White House race enters high gear

White House race enters high gear

Barack Obama and John McCain, 5 September 2008

Candidates often see a surge in popularity after the party conventions

The US presidential rivals have begun campaigning in earnest, as a new opinion poll put Republican John McCain ahead of Democrat Barack Obama.

Fresh from being nominated at their party conventions, the two men are now gearing up for the 4 November poll.

A USA Today-Gallup poll put Mr McCain ahead for the first time in months.

Candidates often see a bounce in the polls after the conventions but Mr McCain’s choice of Sarah Palin as running mate is being seen as key.

Mr McCain has tried to strike a balance between distancing himself from an unpopular presidency and rallying the party’s conservative base.

Mrs Palin wowed the Republican convention crowd with her speech, helping to re-energize his campaign.

Major test

Mr McCain said that “the electricity has been incredible” at rallies ever since he invited the Alaskan governor to join his ticket.

“She has excited people all over the country. I would love to say it was all because of the charisma of John McCain, but it is not,” he told CBS on Sunday.

Sarah Palin and John McCain (6 September)

Mr McCain said that “the electricity has been incredible” at rallies

Mrs Palin will face a major test this week when she gives her first nationally televised interview, following intense media scrutiny over her personal life and credentials for the ticket.

The USA Today-Gallup poll, which was released on Sunday, showed Mr McCain leading Mr Obama by four percentage points, 50 to 46.

A USA Today poll taken before the Republican convention showed Mr McCain trailing Mr Obama by seven points.

The latest poll had a margin of error of plus or minus three percentage points.

The results of a Reuters/Zogby poll, also released over the weekend, gave Mr McCain the edge, with 50 percentage points to 46.

The Rasmussen Reports daily Presidential Tracking Poll showed John McCain with a one-point lead.

Mr McCain and Mrs Palin are scheduled to be in Missouri on Monday.

Mr Obama is campaigning in the crucial swing state of Michigan.
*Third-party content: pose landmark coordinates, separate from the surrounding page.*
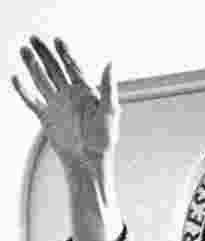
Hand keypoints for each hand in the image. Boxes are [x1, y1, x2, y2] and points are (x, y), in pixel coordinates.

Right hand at [12, 36, 118, 174]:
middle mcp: (70, 95)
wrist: (88, 160)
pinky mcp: (45, 116)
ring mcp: (56, 104)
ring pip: (41, 80)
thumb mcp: (110, 111)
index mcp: (86, 92)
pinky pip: (31, 99)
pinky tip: (16, 78)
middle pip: (54, 69)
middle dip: (45, 54)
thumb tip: (111, 64)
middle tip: (34, 39)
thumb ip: (108, 87)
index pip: (73, 68)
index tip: (58, 40)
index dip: (65, 53)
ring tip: (24, 50)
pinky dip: (23, 89)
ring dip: (33, 66)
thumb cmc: (104, 140)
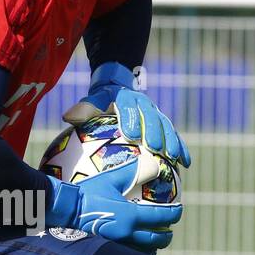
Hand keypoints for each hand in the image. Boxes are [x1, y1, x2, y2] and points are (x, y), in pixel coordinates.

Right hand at [45, 159, 179, 251]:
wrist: (64, 210)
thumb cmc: (86, 192)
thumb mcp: (111, 179)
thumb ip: (133, 171)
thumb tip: (155, 165)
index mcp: (130, 216)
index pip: (161, 217)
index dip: (174, 214)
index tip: (179, 210)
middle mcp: (127, 234)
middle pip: (156, 239)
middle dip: (166, 235)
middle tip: (169, 230)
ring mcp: (117, 245)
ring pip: (144, 251)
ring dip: (153, 247)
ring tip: (155, 241)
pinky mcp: (108, 250)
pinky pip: (130, 254)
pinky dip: (138, 253)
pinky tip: (137, 249)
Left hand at [64, 61, 191, 168]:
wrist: (119, 90)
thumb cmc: (102, 103)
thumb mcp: (92, 103)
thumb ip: (83, 110)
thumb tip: (68, 116)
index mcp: (126, 99)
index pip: (129, 107)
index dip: (131, 119)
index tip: (130, 134)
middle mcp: (145, 105)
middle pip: (152, 118)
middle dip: (155, 132)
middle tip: (155, 148)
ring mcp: (157, 114)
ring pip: (167, 127)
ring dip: (171, 141)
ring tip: (173, 157)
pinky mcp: (164, 125)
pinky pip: (175, 136)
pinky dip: (182, 148)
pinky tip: (186, 164)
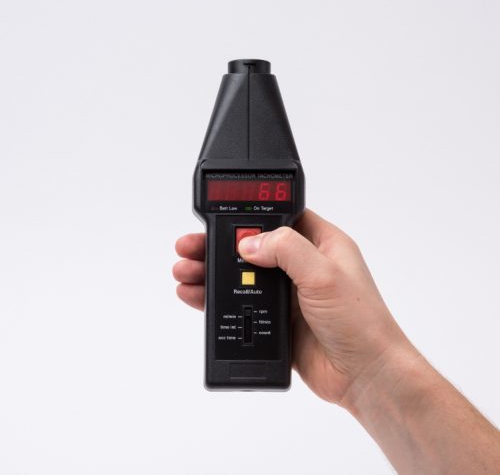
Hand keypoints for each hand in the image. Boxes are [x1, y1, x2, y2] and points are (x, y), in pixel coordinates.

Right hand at [173, 208, 412, 404]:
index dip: (248, 215)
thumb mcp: (323, 273)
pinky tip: (196, 295)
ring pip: (242, 276)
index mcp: (320, 244)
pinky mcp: (277, 320)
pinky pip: (241, 305)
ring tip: (184, 271)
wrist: (364, 375)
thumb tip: (248, 243)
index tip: (219, 218)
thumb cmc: (360, 322)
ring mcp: (288, 294)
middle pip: (251, 247)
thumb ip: (285, 249)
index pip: (278, 218)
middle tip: (190, 247)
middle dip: (219, 246)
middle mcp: (302, 266)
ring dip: (213, 272)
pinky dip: (217, 299)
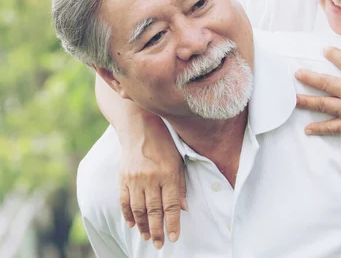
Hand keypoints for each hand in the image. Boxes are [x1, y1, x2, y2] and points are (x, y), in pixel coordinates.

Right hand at [119, 129, 186, 249]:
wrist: (140, 128)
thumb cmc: (165, 144)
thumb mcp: (179, 161)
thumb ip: (180, 185)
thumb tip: (183, 208)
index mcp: (168, 174)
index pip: (170, 205)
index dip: (172, 223)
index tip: (173, 238)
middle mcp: (151, 178)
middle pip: (153, 211)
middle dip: (157, 230)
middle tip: (159, 244)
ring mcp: (135, 179)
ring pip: (138, 209)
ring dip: (142, 226)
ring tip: (147, 237)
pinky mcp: (123, 178)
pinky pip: (124, 201)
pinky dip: (128, 214)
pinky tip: (132, 224)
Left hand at [294, 47, 340, 146]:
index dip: (333, 54)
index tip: (324, 50)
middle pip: (326, 82)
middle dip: (309, 77)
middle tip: (297, 73)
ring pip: (323, 104)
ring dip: (307, 101)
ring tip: (294, 98)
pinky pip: (331, 128)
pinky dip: (319, 129)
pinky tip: (307, 129)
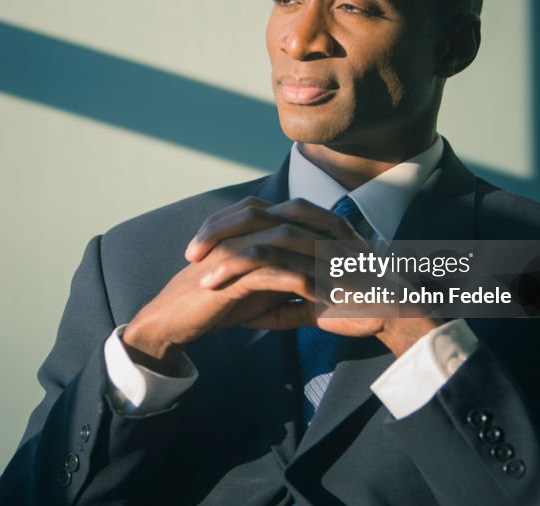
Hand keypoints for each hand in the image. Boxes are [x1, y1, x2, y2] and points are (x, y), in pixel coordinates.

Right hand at [123, 196, 351, 371]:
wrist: (173, 320)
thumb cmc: (212, 304)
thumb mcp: (255, 291)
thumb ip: (281, 280)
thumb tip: (314, 282)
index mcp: (249, 231)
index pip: (296, 219)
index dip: (327, 231)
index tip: (360, 251)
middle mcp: (244, 233)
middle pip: (297, 224)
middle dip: (332, 239)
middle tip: (366, 258)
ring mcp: (237, 250)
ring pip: (289, 245)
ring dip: (323, 260)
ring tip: (352, 277)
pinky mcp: (231, 275)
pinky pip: (274, 274)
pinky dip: (302, 283)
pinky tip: (325, 297)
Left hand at [188, 197, 443, 356]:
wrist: (398, 316)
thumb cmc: (362, 306)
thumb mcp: (317, 301)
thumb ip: (286, 302)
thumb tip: (257, 313)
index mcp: (317, 225)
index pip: (263, 211)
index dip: (230, 223)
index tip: (203, 242)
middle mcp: (318, 226)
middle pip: (257, 213)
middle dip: (219, 230)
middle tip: (191, 249)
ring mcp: (321, 244)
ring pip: (261, 236)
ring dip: (225, 252)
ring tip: (199, 270)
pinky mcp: (321, 267)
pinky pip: (272, 263)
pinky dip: (240, 271)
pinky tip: (217, 284)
His vice-president, Joe Biden, was appearing in Wisconsin and Iowa, while Hillary Clinton is on the campaign trail in Florida.

Despite the frenetic pace of the presidential race, the candidates will stop campaigning on Thursday to appear together in New York on the anniversary of the 11 September 2001 attacks.

They said they would put aside politics to honour the memory of the nearly 3,000 people who died.